What may have transpired in these deliberations was conjectured by the strategic commentator Manoj Joshi in a March 2014 policy report, entitled “The Unending Quest to Reform India's National Security System”.

He wrote, “All the recommendations on the area of intelligence in the 2001 GoM report were redacted in the report released to the public. Some information on the recommendations came through the press release accompanying the report. Other information came through scattered media reportage and an important article by the former deputy NSA in an annual publication of the NSCS. He further opined, “Intelligence agencies are loath to accept any oversight as it is. In addition, given the inexperience of Indian politicians with matters relating to security, there are worries that information could leak. However, given the fact there are several senior politicians who have served government in key ministries, it should not be too difficult to construct an oversight mechanism comprised of former members of, say, the CCS. In some measure, however, there is reluctance on the part of the government of the day on this issue because the Intelligence Bureau is involved in a great deal of domestic political espionage.”

Paradoxically, Joshi was a member of the Naresh Chandra Task Force on National Security constituted by the then UPA government. It submitted its report on August 8, 2012. The contents of that report have still not been made public by successive governments.

Contrast this with the American approach to 9/11 terror attack undoubtedly one of its biggest intelligence disasters. The 10-member bipartisan 9/11 Commission created by an act of Congress consisted exclusively of politicians. It analyzed and reported the tactical and institutional failures leading up to that terror outrage threadbare without any let or hindrance. The 585-page report put out in the public domain hardly has any or no redactions at all.

In India there is an unnecessary and manufactured culture of secrecy enveloping our national security establishment. This is to enable them to obfuscate and escape scrutiny and accountability for their omissions. The argument that we live in a bad neighbourhood is at best specious.

Other democracies that are transparent about the functioning of their intelligence systems to their respective parliaments remain equally vulnerable.

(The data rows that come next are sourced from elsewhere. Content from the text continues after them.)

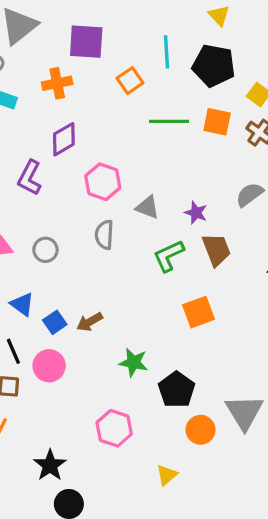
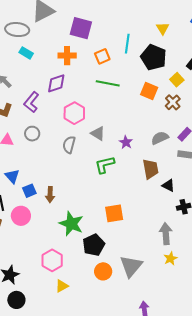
orange cross: (57, 83) -> (67, 56), moved
green line: (169, 121) -> (108, 83), moved
gray circle: (45, 250) -> (32, 134), moved
brown trapezoid: (216, 250) -> (150, 169), moved
orange square: (199, 312) -> (114, 213), moved
brown arrow: (90, 322) -> (50, 195), turned -70
green star: (133, 362) -> (71, 224), size x1.4
yellow triangle: (167, 475) -> (62, 286), moved

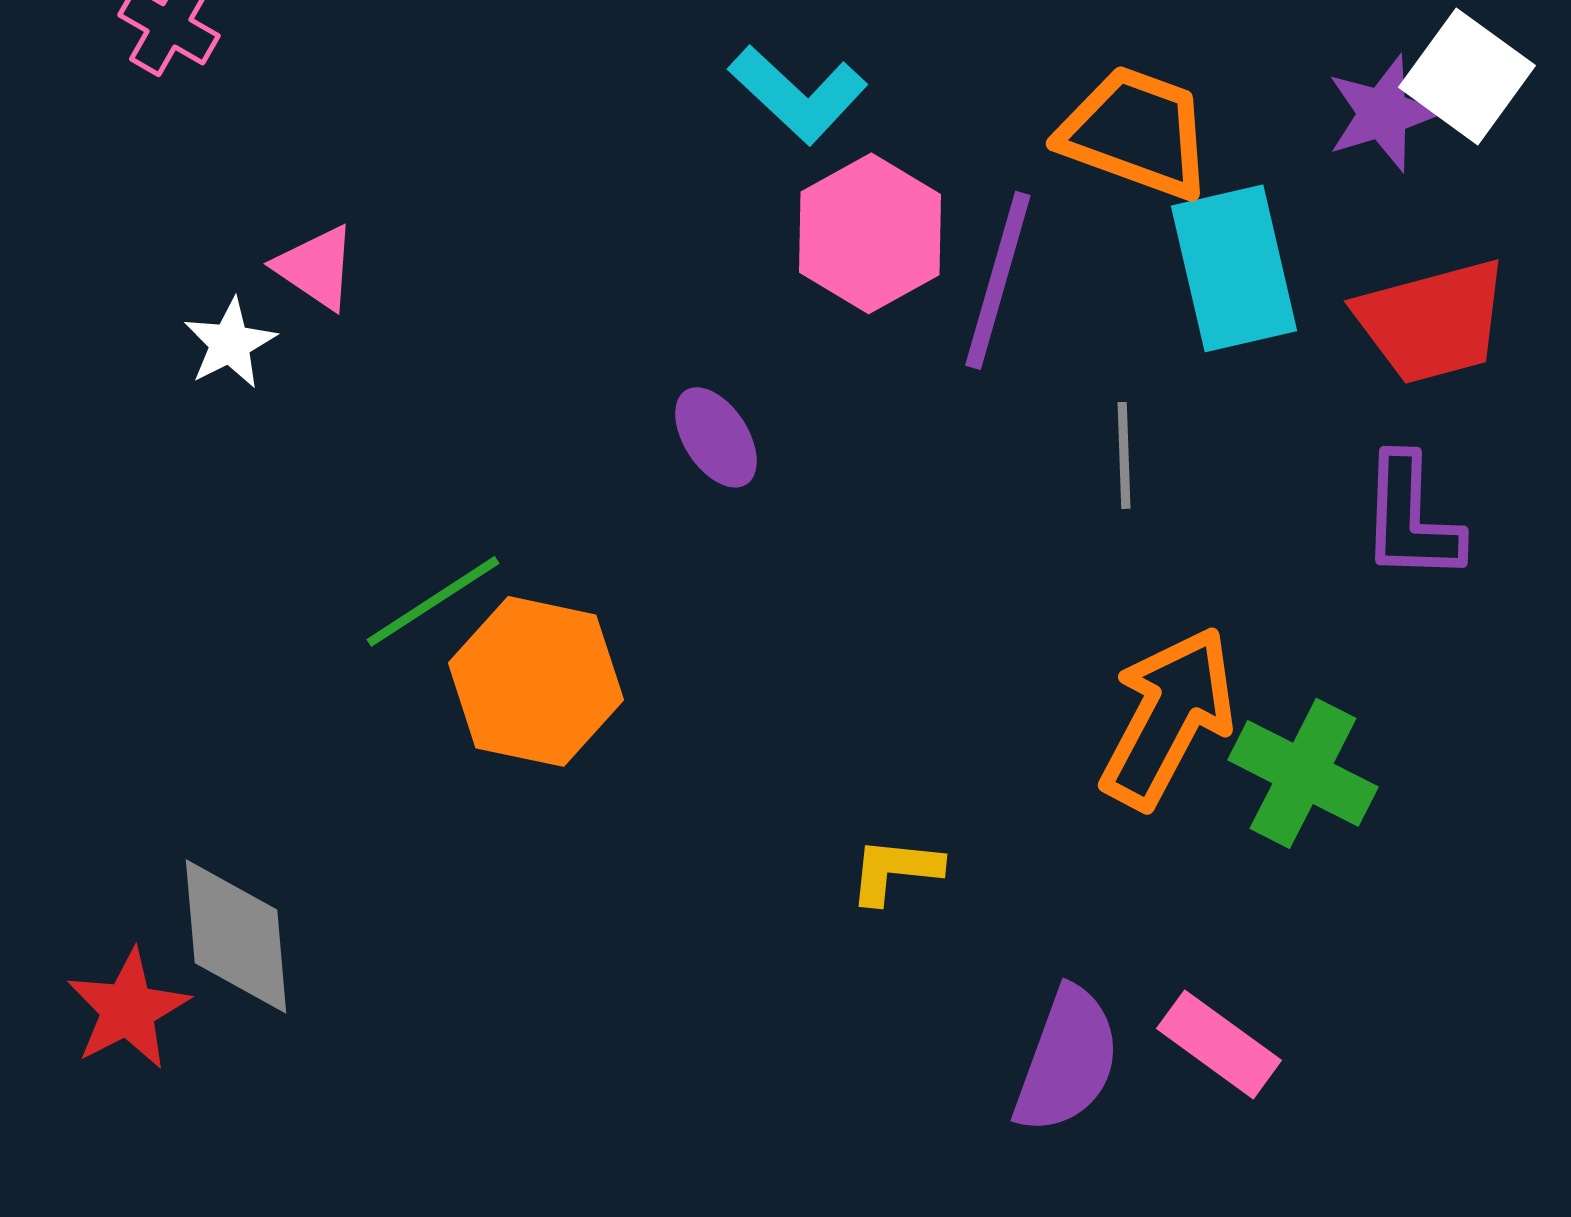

That is why I had moved a private member’s bill in 2011, entitled “The Intelligence Services (Powers and Regulation) Bill, 2011”, to put our intelligence agencies on a sound legal footing and provide for parliamentary oversight over their functioning. The bill lapsed in October 2012 when I moved to government.

The bill has been re-tabled in parliament with minor modifications and would have been moved in the Budget Session had it not adjourned prematurely due to Covid-19.

Coming to the latest China fiasco. It is high time that parliament by special legislation should create a 10-member commission of parliamentarians drawn from both houses on the lines of the 9/11 Commission to study the national security paradigm between 1999 and 2020 and make binding recommendations for the future.